Surface modification procedure involved in cell-collagen gel immobilization. (a) Silanize surface with APATES; (b) Crosslink surface with glutaraldehyde; (c) Add cell-collagen matrix.

Retention percentage of the cell-gel on the different coated surfaces.
Finally, the resulting structure was characterized using SEM. To illustrate this layered structure, collagen matrix and collagen-chitosan matrix were used. As shown previously, 10 these two types of matrices have different fiber microstructure. For SEM samples, collagen gels and collagen-chitosan gels were fixed with 2.5% glutaraldehyde in cacodylate buffer (PH= 4) for 1hr at room temperature. The specimens were washed three times with cacodylate buffer three times prior to dehydration through a series of graded alcohol solutions. Then they were put into hexa-methyldisilazane for 15 min, before transferring to a dry well and air-drying for about 15 min. Pieces were mounted and some silver paint was added to the edges of the specimen. The Hitachi S-3000N SEM was used for examination. Figures 6 shows the SEM micrograph of a 2-layered structure of materials built inside the channel. The fiber network of the bottom collagen layer is observable under this microscope. However, the top collagen-chitosan layer is more dense and unclear because chitosan composite in the matrix greatly charges the electron beams. The thickness of the top collagen-chitosan layer and bottom collagen layer is approximately 20μm and 40μm, respectively. Because the SEM sample fixing procedure introduces crosslinking and dehydration, this thickness does not equal to the actual value. In addition, since a blade was used to cut the sample at the viewing end, the end was deformed. However, our measurement indicates the proportion of the two layers in the channel.

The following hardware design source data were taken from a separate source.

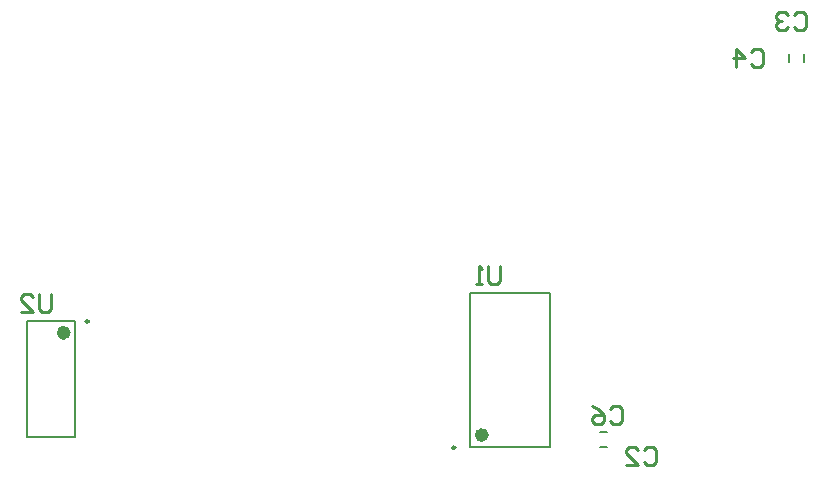
<source format=gbo>
G04*
G04 #@! TF.GenerationSoftware,Altium Limited,Altium Designer,18.0.9 (584)*
G04*
G04 Layer_Color=32896*
%FSLAX25Y25*%
%MOIN*%
G70*
G01*
G75*
%ADD10C,0.01000*%
%ADD11C,0.00591*%
%ADD12C,0.00787*%
%ADD39C,0.02362*%
%ADD40C,0.00984*%
D10*
X139370Y58754D02*
Y53756D01*
X138370Y52756D01*
X136371D01*
X135371Y53756D01*
Y58754D01*
X129373Y52756D02*
X133372D01*
X129373Y56755D01*
Y57754D01*
X130373Y58754D01*
X132372D01*
X133372Y57754D01*
X288976Y67809D02*
Y62811D01*
X287977Y61811D01*
X285977D01*
X284978Y62811D01*
Y67809D01*
X282978Y61811D02*
X280979D01*
X281979D01*
Y67809D01*
X282978Y66809D01*
X325529Y20353D02*
X326529Y21352D01*
X328528D01*
X329528Y20353D01*
Y16354D01*
X328528Y15354D01*
X326529D01*
X325529Y16354D01*
X319531Y21352D02*
X321530Y20353D01*
X323530Y18353D01*
Y16354D01*
X322530Y15354D01*
X320531D01*
X319531Y16354D01*
Y17354D01*
X320531Y18353D01*
X323530D01*
X372773Y139250D02*
X373773Y140250D01*
X375772D01*
X376772Y139250D01*
Y135252D01*
X375772Y134252D01*
X373773D01*
X372773Y135252D01*
X367775Y134252D02*
Y140250D01*
X370774Y137251D01*
X366775D01*
X386946Y151455D02*
X387946Y152455D01*
X389945D01*
X390945Y151455D01*
Y147456D01*
X389945Y146457D01*
X387946D01*
X386946Y147456D01*
X384947Y151455D02*
X383947Y152455D01*
X381948D01*
X380948Y151455D01*
Y150455D01*
X381948Y149456D01*
X382947D01*
X381948D01*
X380948Y148456D01*
Y147456D01*
X381948Y146457D01*
X383947D01*
X384947Y147456D01*
X336946Y6573D02*
X337946Y7573D01*
X339945D01*
X340945Y6573D01*
Y2575D01*
X339945Y1575D01*
X337946D01*
X336946Y2575D01*
X330948Y1575D02*
X334947D01*
X330948Y5573D01*
Y6573D01*
X331948Y7573D01*
X333947D01*
X334947Y6573D01*
D11*
X322281Y12520D02*
X324800D01*
X322281Y7598D02*
X324800D01*
X385335Y135945D02*
Y138465D01*
X390256Y135945D02*
Y138465D01*
D12*
X278937Y58839D02*
X305709D01*
X278937Y7658D02*
X305709D01*
Y58839D01*
X278937Y7658D02*
Y58839D01*
X147441Y11024D02*
Y49606D01*
X131299Y11024D02*
Y49606D01*
X147441D01*
X131299Y11024D02*
X147441D01*
D39*
X284055Y11594D02*
G03*
X284055Y11594I-1181J0D01*
G01*
X144685Y45669D02*
G03*
X144685Y45669I-1181J0D01*
G01*
D40*
X274114Y7402D02*
G03*
X274114Y7402I-492J0D01*
G01*
X151870Y49419D02*
G03*
X151870Y49419I-492J0D01*
G01*
M02*

</source>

SEM micrograph of the two-layer structure of the model. (a) The microstripe was lying on the surface of the substrate. (b) The structure was viewed from one end of the stripe. Arrows are pointing to the top (collagen-chitosan) and bottom (collagen) layers.
In conclusion, we introduced a microfluidic method to build a 3-D heterogeneous multilayer structure inside microchannels. Using this approach, patterning of biological microstructures can be achieved not only on the surface (2-D), but also over the thickness of the construct (the third dimension). The “neotissue” formed of different types of cells and biopolymer components can be engineered to model in vivo living systems. Thus, this approach provides a novel solution to fabricate hybrid biopolymers and hierarchical heterogeneous “neotissues”. This technology will be useful to create more complex tissue structures as well as understand fundamental processes in cell biology.